→ 任务说明
续写这篇讨论生信数据挖掘是否需要补充验证的短文，从它最后一句之后接着写。

→ 文档段落
做纯生信数据挖掘一定要验证吗?不一定,因为一堆没有验证的文章照样发表了。补充验证一定可以加分?也不一定,看期刊主编和审稿人的。下面这两个案例就是因为补充了验证,差点对审稿人怼哭了,被拒稿的可能性也很大。
案例1
Reviewer 1:
The author used more than 500 cases of TCGA data to build the model, and then used 102 cases of GEO data to verify the model. There is too much difference between the two, and the verification part does not have much meaning. Therefore, this article is not suitable for publication.
案例2
Section Editor's Comments to Author:
These key genes were screened out using hundreds of TCGA data, which was based on difference analysis. However, the author collects only 20 samples from hospitals, which will lead to a lack of reliability in the verification results, which may affect the results of the entire article. Therefore, authors should increase the sample size for verification to increase the credibility of the paper's results.

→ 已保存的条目
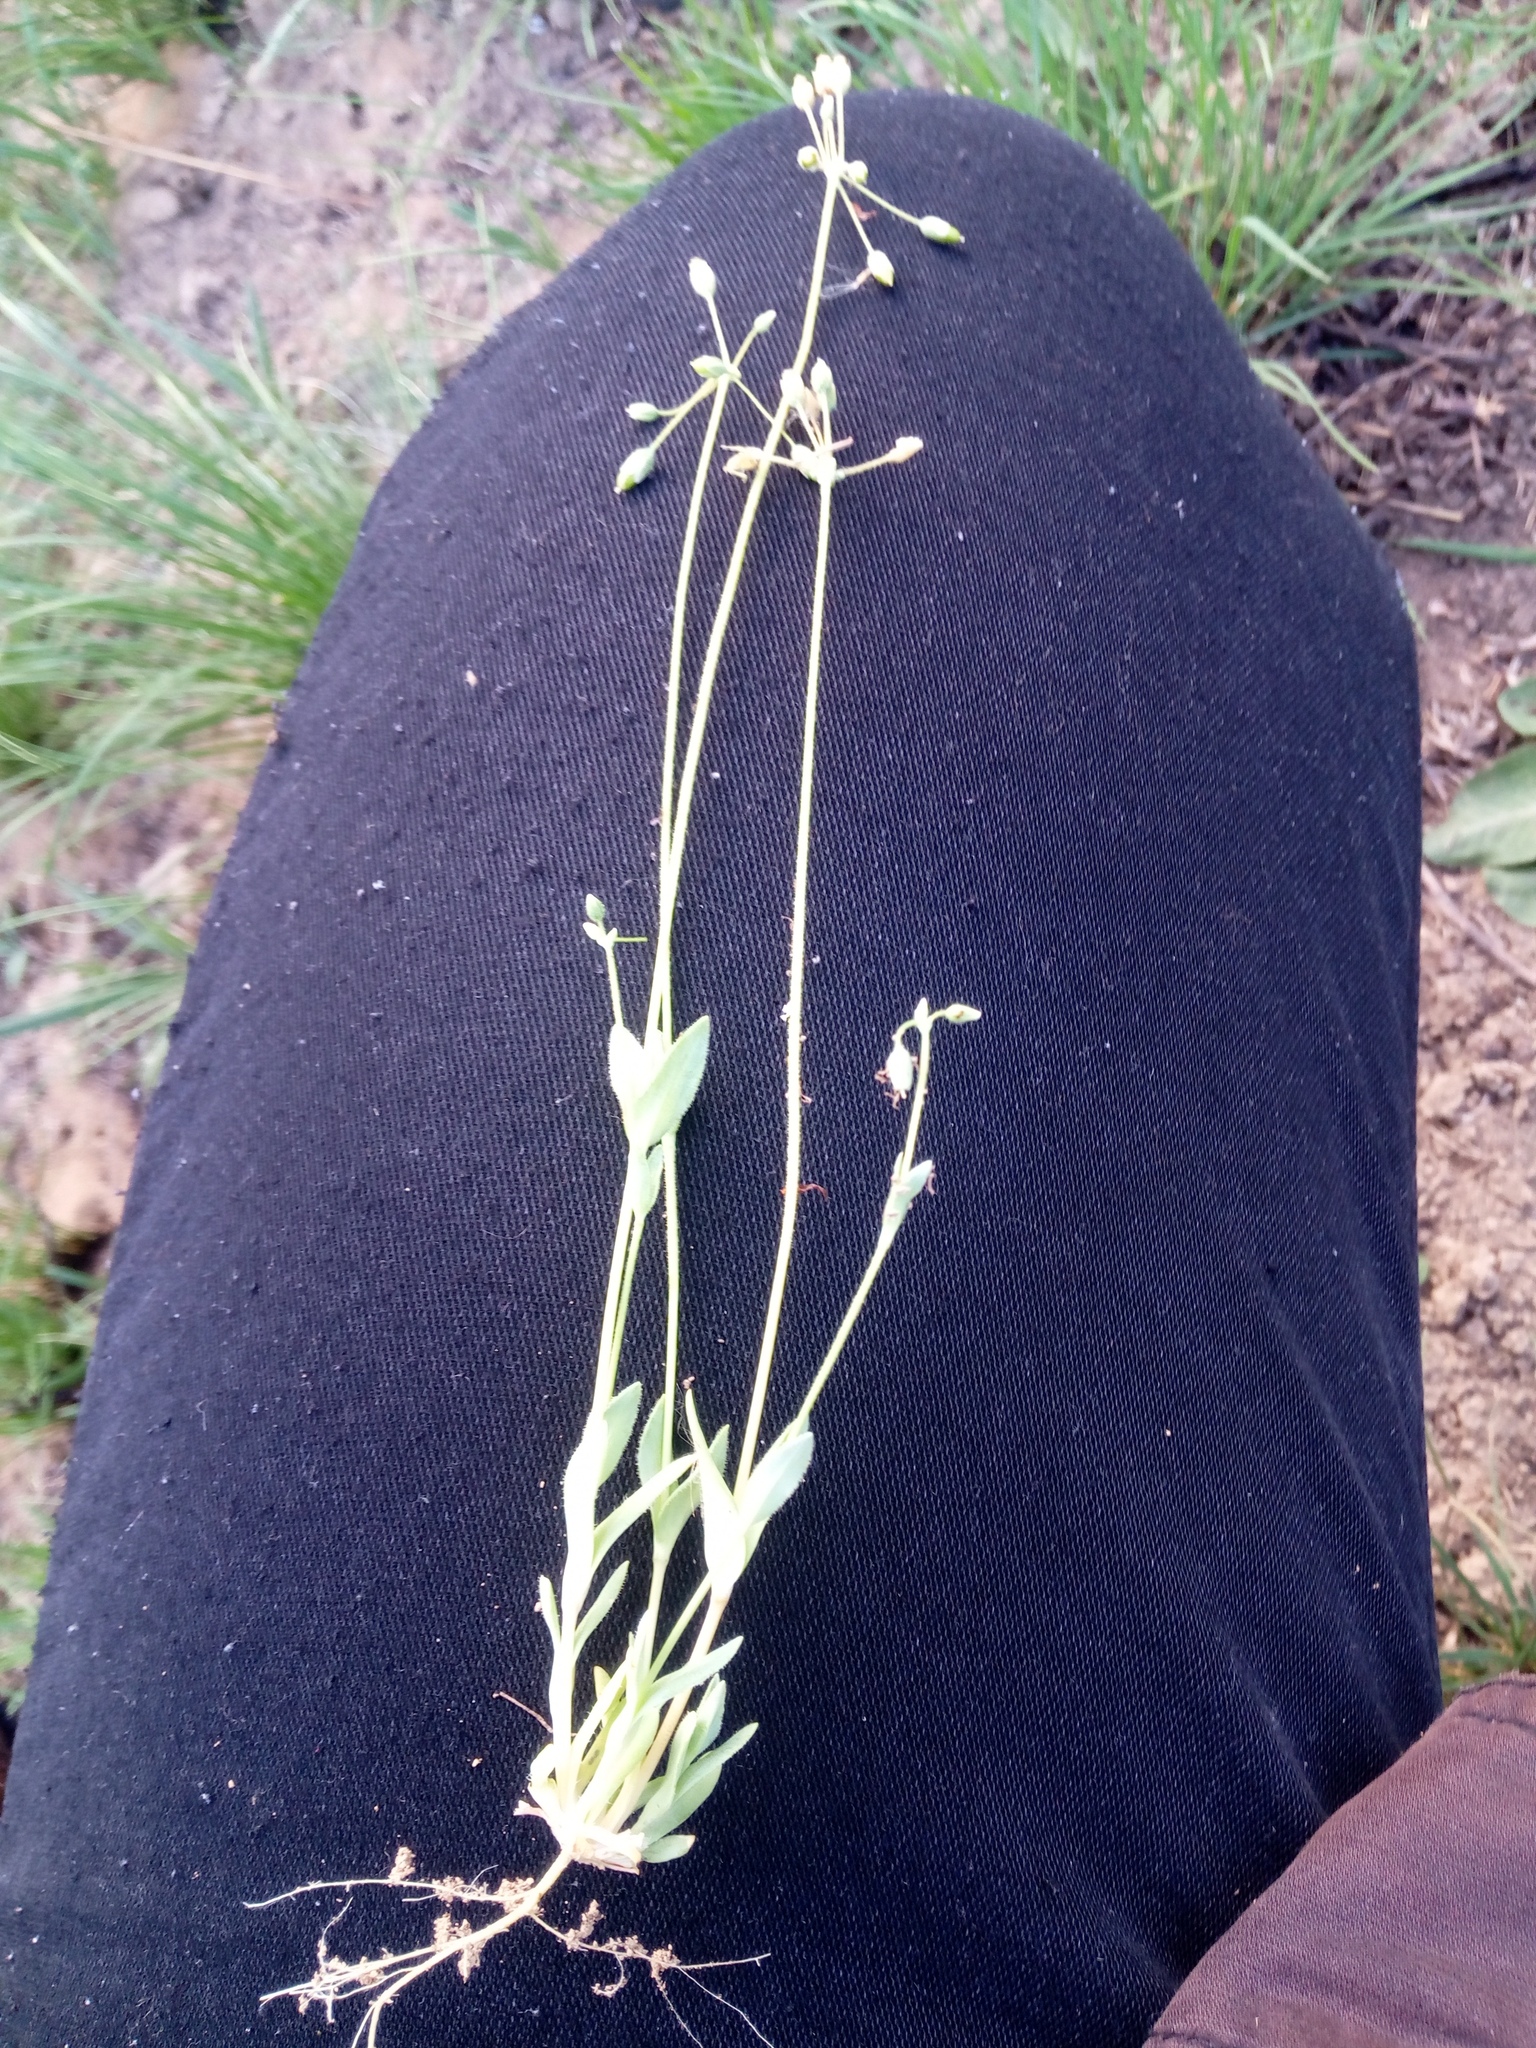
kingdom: Plantae
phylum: Tracheophyta
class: Magnoliopsida
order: Caryophyllales
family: Caryophyllaceae
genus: Holosteum
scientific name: Holosteum umbellatum
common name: Jagged chickweed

→ 输出内容
第一案例作者是使用TCGA数据建模,然后使用GEO数据进行验证,正常的情况下,补充验证是加分的,结果被这位审稿人建议拒稿处理,因为审稿人认为GEO的样本量太少了。一般来说GEO数据的样本量都是比较少的,有的甚至只有几个样本,或者十来个。如果有条件的话,谁不愿意找上千样本的。
第二个案例就是期刊编辑认为作者使用自己收集的临床样本来验证这些基因太少了,认为缺乏一定的可信度,需要作者回去增大样本量来验证。这编辑说得倒是轻巧了,完全没有考虑到作者的情况。第一,增加样本无疑就是增加时间,而且有时间样本也是有限的,不是你想拿就能拿到;第一,增加样本测序就是增加科研经费,不是谁都有这么多钱。例如如果只有20万的青年基金经费,你前面花完了就是花完,哪有钱再进行测序。因为样本不是你想加就能加的,基本上都是由人力物力、时间来决定的。